One chore remained. He needed an arthrogram and an MRI on his left wrist. He had played in pain since May, when he still played for Pawtucket, the symptoms worsening as the season wore on. Still, he figured it was a sprain, nothing that rest wouldn't heal, and nothing that golf would hurt.

The results returned later in the evening: a small fracture. He called his buddy and canceled the trip. "That," he said, "was the worst part."

The Red Sox demanded a lot of Lowrie after he joined the team to stay in mid-July. He played in 52 of the team's 53 September and October games, toggling between third base and shortstop, often in the same game. Sometimes, he played second base. He did it without complaint, even as his injury - which did not become public un til after the season - led to a late-season slump.

Lowrie returned this spring fighting for the starting shortstop position. He has a healthy wrist, 5 more pounds of muscle, and a new level of comfort that comes with knowing he has earned a place on the team.

"I'm a lot more comfortable with the surroundings and the guys and the routine that everybody's got," Lowrie said. "But you're going into the season with a lot of unknowns every year.

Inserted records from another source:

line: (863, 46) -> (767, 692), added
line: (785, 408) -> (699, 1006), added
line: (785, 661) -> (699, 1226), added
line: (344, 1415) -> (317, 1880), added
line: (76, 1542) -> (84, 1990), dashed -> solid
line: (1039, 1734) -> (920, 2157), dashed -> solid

You're kind of on that edge, no matter how comfortable."

This spring, that edge derives from his competition with Julio Lugo, whose quadriceps injury last season enabled Lowrie to emerge. Lowrie's desire to win the position is evident - "he wants to be the guy," center fielder Jacoby Ellsbury said - but Lowrie has taken a measured approach.

"The way I look at it is we're still teammates," Lowrie said. "We're amicable. It's not like we're out there, don't talk, giving each other bad looks. It's a competition that's going to make this team better. It's not a personal battle."

Lowrie's versatility may actually cost him the starting position. Lowrie has proved he can also play third and second; Lugo has not. It may benefit the Sox most, for now, to keep Lowrie without a regular spot in order to take advantage of his flexibility.

Lowrie comes by it naturally. He played only shortstop at Stanford and through the minors. But last year he showed up at the park knowing he'd be in the lineup, just not knowing where. "That's what I look for," Lowrie said. "I'm always looking for a new challenge."

Lowrie embraced the role. This spring, he's even taken a few ground balls at first base. "I mean, why not? Lowrie said. "It's just another position." Some players resist being moved around the field because of the potential implication: They're not good enough to hold a starting position.

"It's an interesting term, utility guy," Lowrie said. "I don't think anyone wants to get branded with that term. I think it's a term that, a guy that can come off the bench and be able to play anywhere. I see myself as an everyday player and an everyday shortstop. But if that's the role this team sees me in right now, that's OK. In the long run, I see myself as an everyday shortstop."

Lowrie finished the 2008 regular season in an 8-for-51 (.157) slump, raising doubts about his offensive ability. But he remained hush about his wrist injury, not wanting opposing pitchers to take advantage of his weakness.

The difference showed in his splits - Lowrie hit .338 with a .525 slugging percentage from the right side; lefthanded, the numbers dropped to .222 and .344 - but he didn't worry that no one knew his wrist ached. He let criticism bounce off him. "I know who I am as a player," Lowrie said.

When the Sox tested Lowrie at the end of last season, his left wrist possessed 55 percent of the strength of his right wrist. When he had the same test done at the outset of spring training, it had improved to 90 percent.

"Comparing it to the end of the season to now, it's an indescribable difference," Lowrie said. "It affected me quite a bit. Toward the end of the year, there was just nothing I could do to keep it strong. It obviously wasn't healthy."

Lowrie feels healthy now, his wrist healed, his body in shape. He trained for three weeks this winter with Ellsbury and Dustin Pedroia at the Athletes' Performance Institute in Arizona, then moved to Tampa to work out with a personal trainer. He prepared for his role this season, even if it remains unknown.

"He has a great mentality," Ellsbury said. "He just knows what it's going to take."